Single-family housing starts fell more than 13 percent year-over-year, according to the U.S. Census. Building permits, an indicator of future construction, were down nearly 2 percent.

This followed a sharp drop in homebuilder sentiment to the lowest level in more than three years, according to the National Association of Home Builders.

“I definitely think we’re in a correction,” said John Burns, CEO of John Burns Real Estate Consulting. “Sales, according to our survey last month, were down 19 percent year over year. … I would call that a correction.”

Burns points to higher mortgage rates, along with the surge in home prices over the last few years, as the culprit. Mortgage rates are a full percentage point higher now than they were one year ago. Half of Americans can only afford a $230,000 mortgage, according to Burns, and the builders in good locations just can’t build at that price point. Eleven of the top 19 builders have an average sales price above $400,000.

“The rise in mortgage rates has really been a double whammy for them,” Burns said. “A lot of the focus has been on the first-time buyer who now can afford 7 percent less than they could at the beginning of the year just due to mortgage rates and home prices even worse than that.”

Builders cannot hit the lower price points because of higher costs for land, labor and materials. While they might be able to build cheaper homes farther outside major metropolitan areas, doing so is risky, given that demand there is so weak.

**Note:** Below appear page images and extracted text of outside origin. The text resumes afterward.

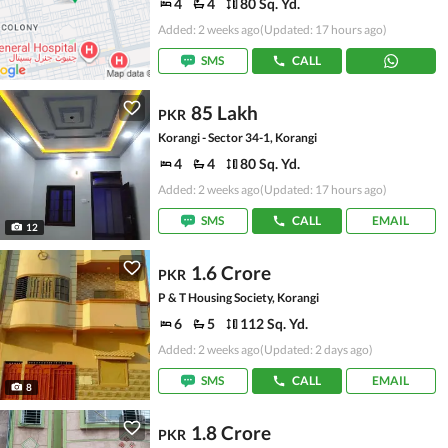
4
4
80 Sq. Yd.
Added: 2 weeks ago
(Updated: 17 hours ago)
SMS
CALL
85 Lakh
PKR
Korangi - Sector 34-1, Korangi
4
4
80 Sq. Yd.
Added: 2 weeks ago
(Updated: 17 hours ago)
SMS
CALL
EMAIL
12
1.6 Crore
PKR
P & T Housing Society, Korangi
6
5
112 Sq. Yd.
Added: 2 weeks ago
(Updated: 2 days ago)
SMS
CALL
EMAIL
8
1.8 Crore
PKR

“As long as builders remain concerned about buyer demand, single-family starts are likely to decline as builders adjust production accordingly,” said Danielle Hale, chief economist at Realtor.com. “Rising home prices and mortgage rates have created high hurdles for homebuyers, while cost increases have made it difficult for builders to deliver homes at the most in-demand price points.”

Multi-family housing starts, meanwhile, surged 20 percent last month compared with November 2017. While this monthly reading tends to be volatile, it indicates that the rental market will remain strong for the foreseeable future.

“Bottom line, the single-family figures confirm again the slowdown in the pace of transactions while multifamily reflects the still solid demand for rentals,” said Peter Boockvar, chief investment officer at Bleakley Advisory Group.

Adding to the frustration in the housing market is a stagnation among sellers. While supply is rising slowly because sales are slowing, there are still very few new listings coming onto the market. Current homeowners either can’t afford a new home or don’t want to pay a higher mortgage interest rate on a new home. This is hitting homebuilders as well.

“A lot of them build move-up homes, and we think about a quarter of move-up demand is just not going to move because people have a 3.5 percent fixed-rate mortgage, and that’s a painful thing to give up,” Burns said.

The average rate on the 30-year fixed mortgage is hovering around 5 percent.

While homebuilders are still not ramping up entry-level supply, they are starting to cut prices.

A new survey from the NAHB, which has yet to be released, found 41 percent of builders reported reducing prices as a sales incentive for July through October Oct 2018, up from 26 percent a year earlier.